Clip vector [6,8] to norm 5.

Code cell 13

# Your Solution
g = np.array([6.0, 8.0])
print("Starter: multiply by min(1, 5/norm(g)).")

Code cell 14

# Solution
g = np.array([6.0, 8.0])
scale = min(1.0, 5.0 / np.linalg.norm(g))
clipped = g * scale
print("clipped:", clipped, "norm:", np.linalg.norm(clipped))
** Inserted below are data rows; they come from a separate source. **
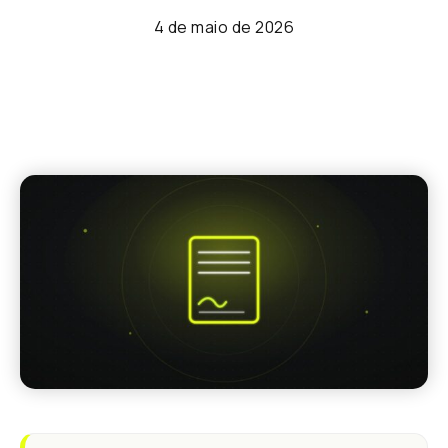
4 de maio de 2026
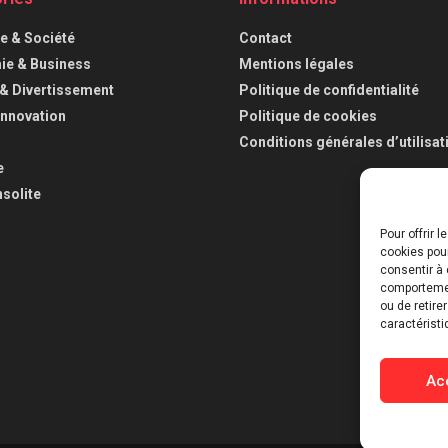
ue & Société
Contact
e & Business
Mentions légales
 & Divertissement
Politique de confidentialité
Innovation
Politique de cookies
Conditions générales d’utilisat
e
nsolite
Pour offrir 
cookies pour
consentir à 
comportement
ou de retire
caractéristi
Ac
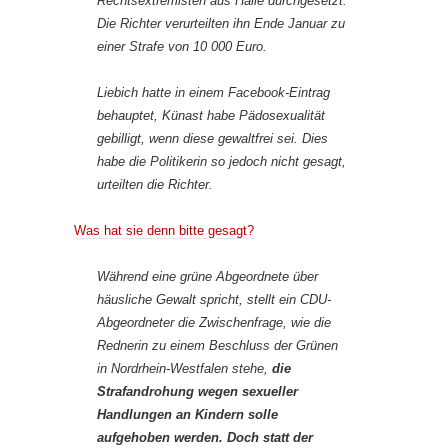
Rechtsextremisten aus Halle durchgesetzt.
Die Richter verurteilten ihn Ende Januar zu
einer Strafe von 10 000 Euro.
Liebich hatte in einem Facebook-Eintrag
behauptet, Künast habe Pädosexualität
gebilligt, wenn diese gewaltfrei sei. Dies
habe die Politikerin so jedoch nicht gesagt,
urteilten die Richter.
Was hat sie denn bitte gesagt?
Während eine grüne Abgeordnete über
häusliche Gewalt spricht, stellt ein CDU-
Abgeordneter die Zwischenfrage, wie die
Rednerin zu einem Beschluss der Grünen
in Nordrhein-Westfalen stehe,
die
Strafandrohung wegen sexueller
Handlungen an Kindern solle
aufgehoben werden. Doch statt der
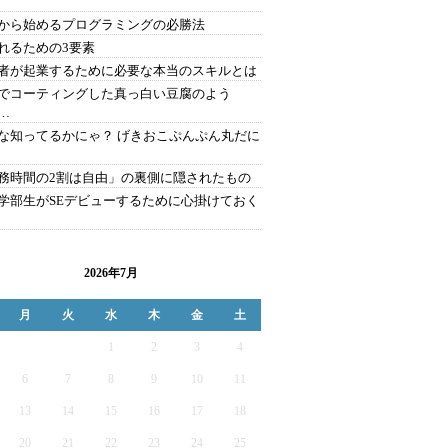
から始めるプログラミングの必勝法
れるための3要素
者が起業するために必要な本当のスキルとは
でコーティングした真っ白い豆腐のよう
…
な知ってるかにゃ？ げきおこぷんぷん丸だに
務時間の2割は自由」の裏側に隠されたもの
学部生がSEデビューするために心掛けておく
2026年7月
月
火
水
木
金
土
1
2
3
4
6
7
8
9
10
11
13
14
15
16
17
18
20
21
22
23
24
25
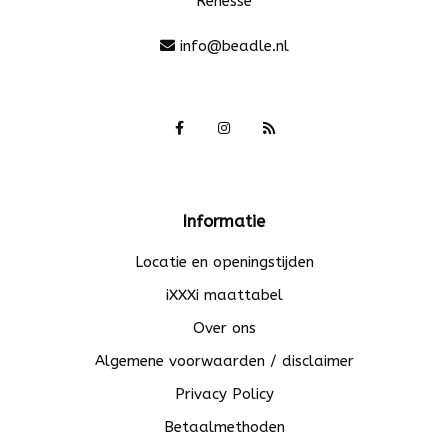
Renesse
info@beadle.nl
Informatie
Locatie en openingstijden
iXXXi maattabel
Over ons
Algemene voorwaarden / disclaimer
Privacy Policy
Betaalmethoden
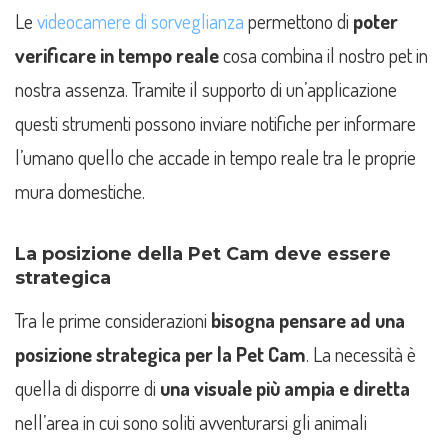
Le
videocamere di sorveglianza
permettono di
poter
verificare in tempo reale
cosa combina il nostro pet in
nostra assenza. Tramite il supporto di un’applicazione
questi strumenti possono inviare notifiche per informare
l’umano quello che accade in tempo reale tra le proprie
mura domestiche.
La posizione della Pet Cam deve essere
strategica
Tra le prime considerazioni
bisogna pensare ad una
posizione strategica
per la Pet Cam
. La necessità è
quella di disporre di
una visuale più ampia e diretta
nell’area in cui sono soliti avventurarsi gli animali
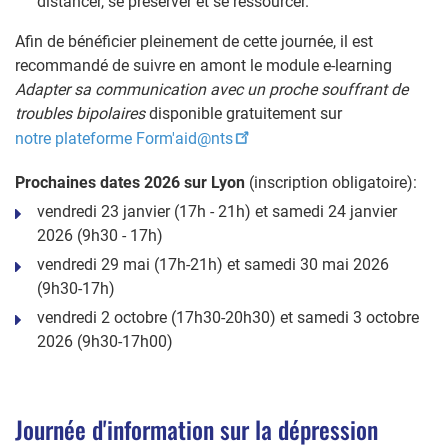
distancer, se préserver et se ressourcer.
Afin de bénéficier pleinement de cette journée, il est
recommandé de suivre en amont le module e-learning
Adapter sa communication avec un proche souffrant de
troubles bipolaires
disponible gratuitement sur
notre plateforme Form'aid@nts
Prochaines dates 2026 sur Lyon
(inscription obligatoire)
:
vendredi 23 janvier (17h - 21h) et samedi 24 janvier
2026 (9h30 - 17h)
vendredi 29 mai (17h-21h) et samedi 30 mai 2026
(9h30-17h)
vendredi 2 octobre (17h30-20h30) et samedi 3 octobre
2026 (9h30-17h00)
Journée d'information sur la dépression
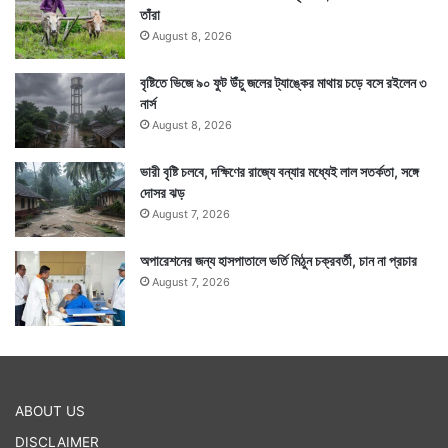
তাঁরা
August 8, 2026
বৃষ্টিতে ভিজে ৯০ ফুট উঁচু জলের ট্যাঙ্কের মাথায় চড়ে বসে রইলেন ৩
নার্স
August 8, 2026
ভারী বৃষ্টি চলবে, দক্ষিণের রাজ্যে বন্যার মধ্যেই লাল সতর্কতা, সঙ্গে
দোসর ঝড়
August 7, 2026
অপারেশনের জন্য হাসপাতালে ভর্তি মিঠুন চক্রবর্তী, চান না প্রচার
August 7, 2026
ABOUT US
DISCLAIMER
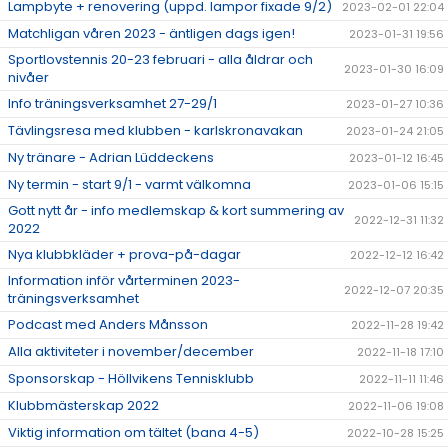
Lampbyte + renovering (uppd. lampor fixade 9/2)
2023-02-01 22:04
Matchligan våren 2023 - äntligen dags igen!
2023-01-31 19:56
Sportlovstennis 20-23 februari - alla åldrar och
2023-01-30 16:09
nivåer
Info träningsverksamhet 27-29/1
2023-01-27 10:36
Tävlingsresa med klubben - karlskronavakan
2023-01-24 21:05
Ny tränare - Adrian Lüddeckens
2023-01-12 16:45
Ny termin - start 9/1 - varmt välkomna
2023-01-06 15:15
Gott nytt år - info medlemskap & kort summering av
2022-12-31 11:32
2022
Nya klubbkläder + prova-på-dagar
2022-12-12 16:42
Information inför vårterminen 2023-
2022-12-07 20:35
träningsverksamhet
Podcast med Anders Månsson
2022-11-28 19:42
Alla aktiviteter i november/december
2022-11-18 17:10
Sponsorskap - Höllvikens Tennisklubb
2022-11-11 11:46
Klubbmästerskap 2022
2022-11-06 19:08
Viktig information om tältet (bana 4-5)
2022-10-28 15:25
Exercise 5: LSTM cell update

Compute c_t from gates and candidate.

Code cell 16

# Your Solution
f = np.array([0.9, 0.2])
i = np.array([0.1, 0.8])
c_prev = np.array([1.0, -1.0])
cand = np.array([0.5, 0.25])
print("Starter: c=f*c_prev + i*cand.")

Code cell 17

# Solution
f = np.array([0.9, 0.2])
i = np.array([0.1, 0.8])
c_prev = np.array([1.0, -1.0])
cand = np.array([0.5, 0.25])
c = f * c_prev + i * cand
print("c:", c)

Exercise 6: GRU update

Blend old state and candidate with update gate.

Code cell 19

# Your Solution
z = np.array([0.25, 0.75])
h_prev = np.array([1.0, -1.0])
h_tilde = np.array([0.0, 0.5])
print("Starter: h=(1-z)*h_prev + z*h_tilde.")

Code cell 20

# Solution
z = np.array([0.25, 0.75])
h_prev = np.array([1.0, -1.0])
h_tilde = np.array([0.0, 0.5])
h = (1 - z) * h_prev + z * h_tilde
print("h:", h)

Exercise 7: Masked loss

Average losses over real tokens only.

Code cell 22

# Your Solution
losses = np.array([0.4, 0.6, 0.0])
mask = np.array([1, 1, 0])
print("Starter: sum(losses*mask)/sum(mask).")

Code cell 23

# Solution
losses = np.array([0.4, 0.6, 0.0])
mask = np.array([1, 1, 0])
masked = (losses * mask).sum() / mask.sum()
print("masked loss:", masked)

Exercise 8: Task shapes

Identify output shape for many-to-many logits.

Code cell 25

# Your Solution
B, T, V = 3, 5, 100
print("Starter: logits shape is (B,T,V).")

Code cell 26

# Solution
B, T, V = 3, 5, 100
logits_shape = (B, T, V)
print("logits shape:", logits_shape)

Exercise 9: Attention context

Compute attention context from weights and encoder states.

Code cell 28

# Your Solution
weights = np.array([0.2, 0.3, 0.5])
encoder = np.array([[1.,0.], [0.,1.], [1.,1.]])
print("Starter: context = weights @ encoder.")

Code cell 29

# Solution
weights = np.array([0.2, 0.3, 0.5])
encoder = np.array([[1.,0.], [0.,1.], [1.,1.]])
context = weights @ encoder
print("context:", context)

Exercise 10: Debug checklist

Write four RNN diagnostics.

Code cell 31

# Your Solution
print("Starter: include masks, gradient norms, gate stats, and length tests.")

Code cell 32

# Solution
checks = [
    "padding masks are applied before averaging loss",
    "gradient norms are tracked through time",
    "LSTM/GRU gate saturation is monitored",
    "short and long sequence metrics are reported separately",
]
for check in checks:
    print("-", check)

Closing Reflection

RNNs teach the core sequence-learning tension: memory needs long paths, but gradients dislike long paths. Gates and attention are two different answers to that tension.